Parker, Douglas A. and Maria L. Parker (California State University, USA) THE CASE OF ALBERT CAMUS: AN UNRECOGNIZED POSTCOLONIAL SUBJECT
This paper assesses Edward Said's criticism of the works of Albert Camus. For Said, western literature (including Camus' work) creates feelings and sentiments that "support, elaborate, and consolidate the practice of empire." Said's harsh judgment of Camus was made just before the publication of The First Man in France in 1994 in which Camus constructs an imaginary community which is the basis for a new inclusive Algerian nationalism. That Camus did not live long enough to mobilize support for his vision should not keep Said (and others) from a close reading of Camus's texts, including the recent fictional autobiography which was published posthumously.

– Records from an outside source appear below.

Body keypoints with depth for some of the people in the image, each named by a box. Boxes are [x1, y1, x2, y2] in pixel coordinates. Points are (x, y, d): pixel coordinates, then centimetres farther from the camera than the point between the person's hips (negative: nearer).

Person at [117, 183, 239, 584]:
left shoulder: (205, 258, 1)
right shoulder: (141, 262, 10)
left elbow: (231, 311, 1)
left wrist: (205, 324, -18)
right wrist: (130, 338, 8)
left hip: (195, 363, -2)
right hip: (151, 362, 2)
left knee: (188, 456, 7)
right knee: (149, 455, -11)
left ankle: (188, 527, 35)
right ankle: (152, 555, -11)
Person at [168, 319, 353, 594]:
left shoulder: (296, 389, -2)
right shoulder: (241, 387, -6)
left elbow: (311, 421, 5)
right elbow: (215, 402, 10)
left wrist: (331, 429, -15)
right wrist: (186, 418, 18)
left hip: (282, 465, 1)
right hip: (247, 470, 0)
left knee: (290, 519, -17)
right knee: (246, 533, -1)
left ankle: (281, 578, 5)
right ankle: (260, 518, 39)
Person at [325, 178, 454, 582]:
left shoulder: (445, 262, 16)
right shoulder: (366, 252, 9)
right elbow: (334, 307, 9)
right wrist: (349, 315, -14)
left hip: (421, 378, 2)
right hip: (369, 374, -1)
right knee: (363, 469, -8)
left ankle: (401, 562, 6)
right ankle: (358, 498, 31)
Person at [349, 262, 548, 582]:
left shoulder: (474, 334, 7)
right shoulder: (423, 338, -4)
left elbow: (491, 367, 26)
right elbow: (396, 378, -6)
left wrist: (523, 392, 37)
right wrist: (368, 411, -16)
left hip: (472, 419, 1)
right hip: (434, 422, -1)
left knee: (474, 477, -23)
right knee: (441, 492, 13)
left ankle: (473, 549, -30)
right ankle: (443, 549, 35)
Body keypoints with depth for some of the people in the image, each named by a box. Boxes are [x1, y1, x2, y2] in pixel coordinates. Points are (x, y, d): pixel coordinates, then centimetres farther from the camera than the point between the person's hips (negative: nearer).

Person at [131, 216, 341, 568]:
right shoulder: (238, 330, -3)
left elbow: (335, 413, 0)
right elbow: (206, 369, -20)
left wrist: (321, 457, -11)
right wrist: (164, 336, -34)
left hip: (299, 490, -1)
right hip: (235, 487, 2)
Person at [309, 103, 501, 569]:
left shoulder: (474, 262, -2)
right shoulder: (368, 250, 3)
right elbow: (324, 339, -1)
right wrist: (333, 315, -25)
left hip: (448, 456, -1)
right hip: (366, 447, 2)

Indeed, after such an examination, Said could revise his judgment and possibly even conclude that Camus should not be seen as an "Occidental French Other" but rather as a heretofore unrecognized "Postcolonial Algerian Subject."

Nyman, Jopi (University of Joensuu, Finland) FROM THE VELD TO THE SHELTER: READING POST/COLONIAL ANIMALS IN SOUTH AFRICA
In this post-humanist era the unity of the white male subject, the main agent of humanism, has been shown to be an illusion and its status challenged by cyborgs, animal rights activists, postcolonialists, feminists, and queer theorists, criticizing the ideological construction of subjectivity. This paper dealing with the use of animals in cultural texts focusses on issues of race by discussing two South African animal narratives, Sir Percy Pitzpatrick's Jock of the Bushveld (1909) and J. M. Coetzee's Disgrace (1999). Reading the texts from a postcolonial perspective, I will explore the connection of the representation of race and the animal. While in colonialist narratives the representation of the animal is often framed in a narrative of race, issues of racial difference are no less important in Coetzee's novel focussing on post-apartheid South Africa.